Он только лукаво покосится поверх пенсне:
— Покорно вас благодарю! Напишут о ком-нибудь тысячу строк, а внизу прибавят: «а вот еще есть писатель Чехов: нытик…» А какой я нытик? Какой я «хмурый человек», какая я «холодная кровь», как называют меня критики? Какой я «пессимист?» Ведь из моих вещей самый любимый мой рассказ — «Студент». И слово-то противное: «пессимист…»
И порою прибавит:
— Когда вас, милостивый государь, где-нибудь бранят, вы почаще вспоминайте нас, грешных: нас, как в бурсе, критики драли за малейшую провинность. Мне один критик пророчил, что я умру под забором: я представлялся ему молодым человеком, выгнанным из гимназии за пьянство.
— Садиться писать нужно только тогда, когда чувствуешь себя холодным, как лед, — сказал он однажды.
«Публикует «Скорпион» о своей книге неряшливо, — писал он мне после выхода первой книги «Северных цветов». — Выставляет меня первым, и я, прочитав это объявление в «Русских ведомостях», поклялся больше уже никогда не водиться ни со скорпионами, ни с крокодилами, ни с ужасами».
Он дал тогда, по моему настоянию, в альманах «Скорпион» один из своих юношеских рассказов («В море»). Впоследствии в этом раскаивался:
— Нет, все это новое московское искусство — вздор, — говорил он. — Помню, в Таганроге я видел вывеску: «Заведение искустевныхминеральных вод». Вот и это то же самое. Ново только то, что талантливо.
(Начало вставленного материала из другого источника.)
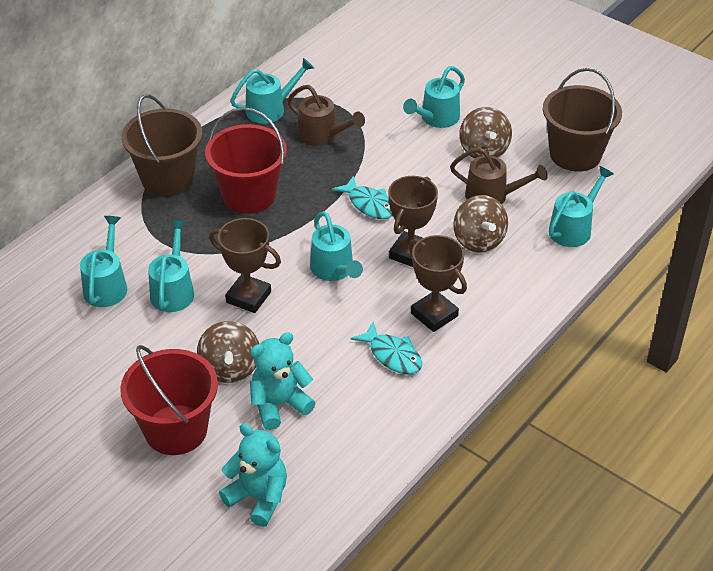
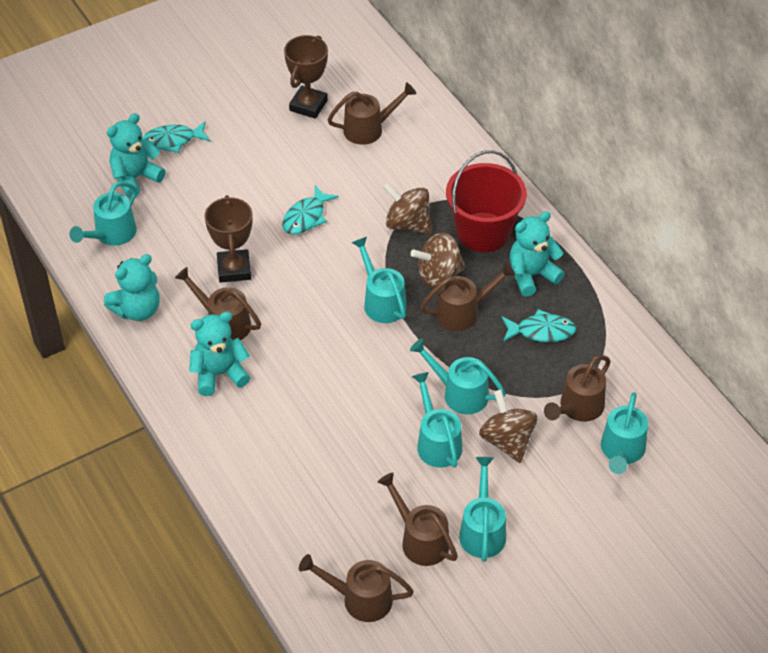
brown bucket: 2 -> 0
brown trophy: 3 -> 2
brown watering can: 2 -> 6
red bucket: 2 -> 1
turquoise fish: 2 -> 3
turquoise teddy bear: 2 -> 4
Что талантливо, то ново.
Одно из моих последних воспоминаний о нем относится к ранней весне 1903 года. Ялта, гостиница «Россия». Уж поздний вечер. Вдруг зовут к телефону. Подхожу и слышу:
— Милсдарь, возьмите хорошего извозчика и заезжайте за мной. Поедемте кататься.
— Кататься? Ночью? Что с вами, Антон Павлович?
— Влюблен.
— Это хорошо, но уже десятый час. И потом — вы можете простудиться…
— Молодой человек, не рассуждайте-с!
Через десять минут я был в Аутке. В доме, где он зимою жил только с матерью, была, как всегда, тишина, темнота, тускло горели две свечки в кабинете. И, как всегда, у меня сжалось сердце при виде этого кабинета, где для него протекло столько одиноких зимних вечеров.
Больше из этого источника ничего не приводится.